Power BI Cleaning and Transforming Data
Pivot and unpivot columns in Power BI is very useful functionality for structuring data that cannot be used for reporting as-is. The first blog post on data preparation covered the basics of cleaning and transforming your datasets. This blog post, will go into more advanced cleaning and transformation steps focusing on transforming columns through the pivot and unpivot functions.
In short, to unpivot columns means turning multiple column headers to a single column where the column headers are captured in rows. Columns values are stored in another column. The Pivot column function does the inverse of Unpivoting columns. It turns row values into columns.
Pivot and Unpivot Columns
We will use a dataset called ‘SalesPersons‘ as our sample dataset to explain pivot and unpivot. Looking at the ‘SalesPersons’ data we can see the row and column values are not structured in a manner useful for modelling and analysis. In this example, each Sales Person is allocated a grade for each year. Each year is captured in a separate column. The current structure of the data does not allow for the data to be sliced by grade. The data table needs to be transformed so that there is only one column for the sales person’s grade and one column for the year.
Let’s start structuring the data. Select the little menu to the left of the first column header and promote the first row as headers.
From the data, we will keep the first two columns as this is our ID and Sales Person columns. We would like to unpivot our other columns so that we have a column for year and a column for the grade. Select the first two columns and right-click to choose ‘Unpivot Other Columns’.

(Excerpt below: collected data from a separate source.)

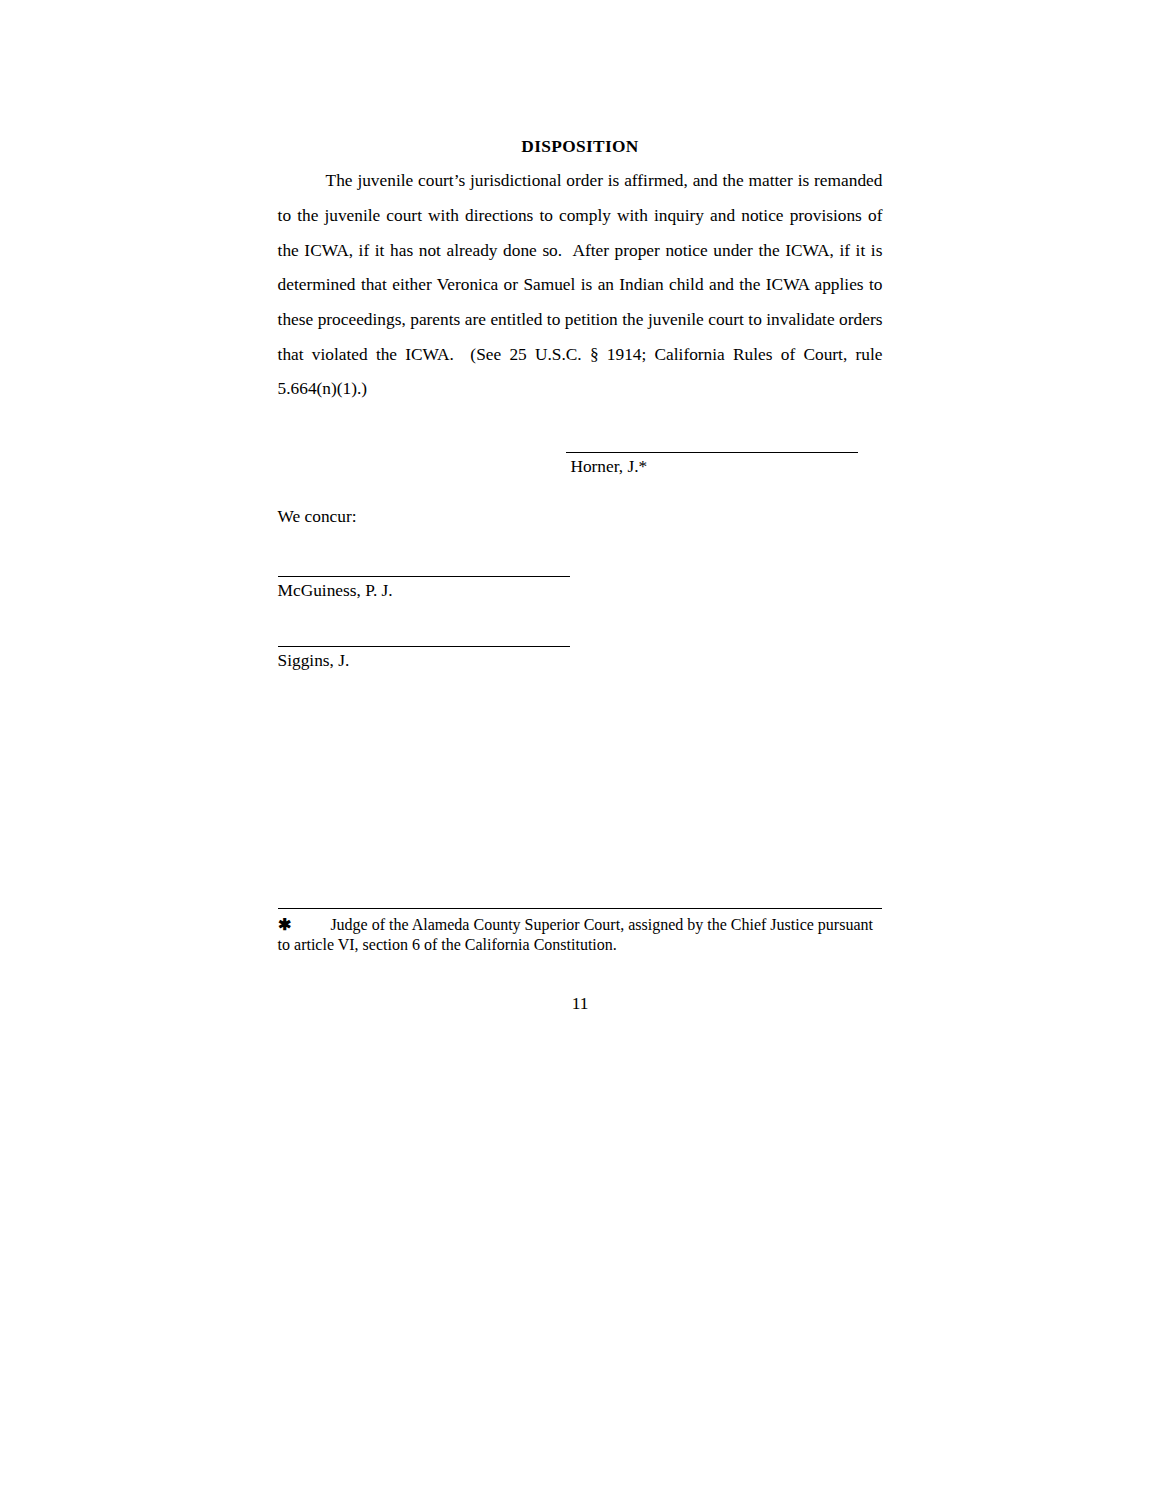DISPOSITION
The juvenile court’s jurisdictional order is affirmed, and the matter is remanded to the juvenile court with directions to comply with inquiry and notice provisions of the ICWA, if it has not already done so. After proper notice under the ICWA, if it is determined that either Veronica or Samuel is an Indian child and the ICWA applies to these proceedings, parents are entitled to petition the juvenile court to invalidate orders that violated the ICWA. (See 25 U.S.C. § 1914; California Rules of Court, rule 5.664(n)(1).)
Horner, J.*
We concur:
McGuiness, P. J.
Siggins, J.
✱Judge of the Alameda County Superior Court, assigned by the Chief Justice pursuant to article VI, section 6 of the California Constitution.
11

The result is our original two columns and two additional columns. These columns are called Attribute and Value. The Attribute column refers to the headers (Year) of our columns before the data was Unpivoted and the Values column refers to the values of our columns before the data was Unpivoted.
Let’s rename the Unpivoted columns to Year and Grade.
We also want to use this data to create a table where we keep a unique record of our Sales People. Rename the query to ‘SalesPersonsGrade’ and duplicate the query. Rename the duplicated query to ‘SalesPerson’. This will be the unique Sales Person dimensions tables with no duplicates in the IDs.
For this table, we would like to have only our first two columns IS and Sales Person. Select the first two columns and right-click to select ‘Remove Other Columns’.
The result will be as shown below. A table that has unique records of each salesperson.
Here we saw that unpivoting columns turns multiple column headers to a single column where the column headers are captured in rows. Columns values are then stored in another column. The Pivot column function does the inverse of Unpivoting columns.
Let’s select the two columns that we would like to Pivot, Year and Grade. Select the Pivot function from the transform tab.
Once selected a screen will popup. Here you need to select the values columns (in blue) and the Aggregate Value Function (in red). The Values column is the column that we would like to make up our values, in this case, Grade. The Aggregate Value Function determines how your values will be aggregated. In this case, we would not like to aggregate our values.
The result is a table with the column ID, Sales Person and all the year columns that were pivoted.
The Pivot and Unpivot column function is a very simple yet powerful ability to transform your data to be ready for creating visualizations. Caution must always be given in using these functions. It is important to make sure that the right columns are used and that the data is correctly structured to be pivoted or unpivoted.